[Structured pose outputs]
=== Section Start ===
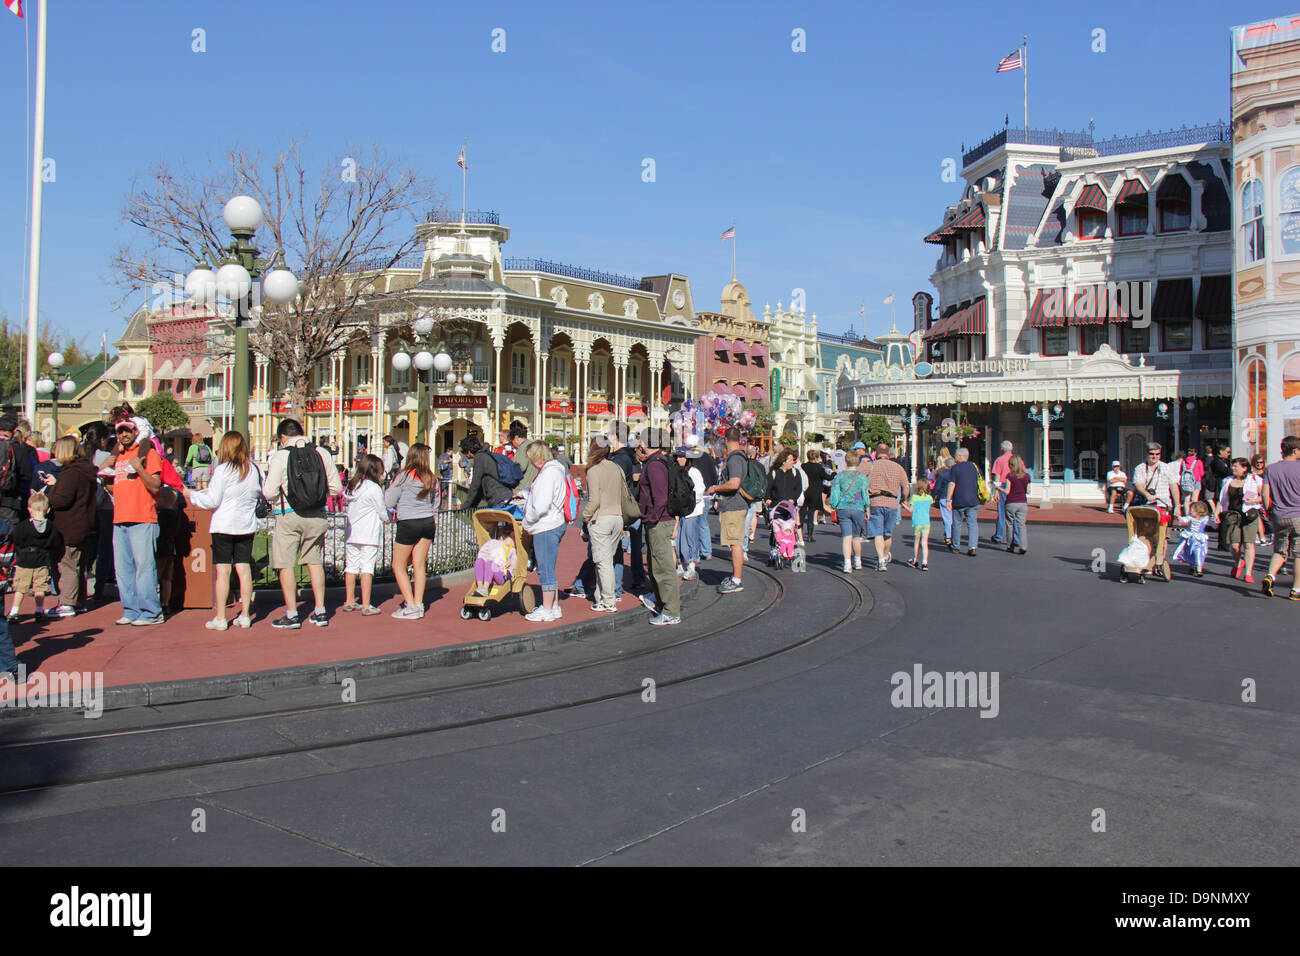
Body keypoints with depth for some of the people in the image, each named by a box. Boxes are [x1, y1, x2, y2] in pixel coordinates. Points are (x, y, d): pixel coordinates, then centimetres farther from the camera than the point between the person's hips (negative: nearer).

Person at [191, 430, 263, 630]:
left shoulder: (222, 470, -10)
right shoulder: (254, 469, 5)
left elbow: (212, 501, -9)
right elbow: (261, 493, 15)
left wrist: (193, 495, 7)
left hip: (224, 525, -5)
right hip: (247, 525, 5)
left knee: (222, 570, -2)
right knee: (244, 568, 7)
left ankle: (220, 618, 0)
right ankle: (245, 615, 9)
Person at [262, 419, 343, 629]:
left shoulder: (280, 456, -8)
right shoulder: (323, 453, 1)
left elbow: (269, 492, -12)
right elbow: (336, 487, 2)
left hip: (288, 517, -4)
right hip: (316, 517, 4)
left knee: (286, 565, 6)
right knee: (315, 562, 15)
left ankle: (291, 615, 7)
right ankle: (320, 612, 18)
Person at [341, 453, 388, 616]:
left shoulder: (352, 486, 11)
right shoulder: (374, 488, -10)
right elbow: (382, 513, -5)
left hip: (351, 534, 7)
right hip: (369, 535, -7)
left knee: (351, 567, 13)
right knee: (367, 568, -5)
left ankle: (349, 602, 22)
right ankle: (366, 606, -5)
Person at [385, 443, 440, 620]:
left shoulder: (404, 476, -10)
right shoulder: (432, 478, 5)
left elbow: (388, 503, -8)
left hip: (408, 523, -5)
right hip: (428, 522, 5)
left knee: (398, 566, 6)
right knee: (419, 565, 11)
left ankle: (410, 607, 0)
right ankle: (419, 604, 10)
=== Section End ===
* _TASK ITEM_: Put the lines above, starting with the line containing "left hip: (288, 517, -4)" and going on through the line containing "left knee: (351, 567, 13)", into a numbered list, leaving out any blank lines.

* _EXERCISE RESULT_:
1. left hip: (288, 517, -4)
2. right hip: (316, 517, 4)
3. left knee: (286, 565, 6)
4. right knee: (315, 562, 15)
5. left ankle: (291, 615, 7)
6. right ankle: (320, 612, 18)
7. Person at [341, 453, 388, 616]:
8. left shoulder: (352, 486, 11)
9. right shoulder: (374, 488, -10)
10. right elbow: (382, 513, -5)
11. left hip: (351, 534, 7)
12. right hip: (369, 535, -7)
13. left knee: (351, 567, 13)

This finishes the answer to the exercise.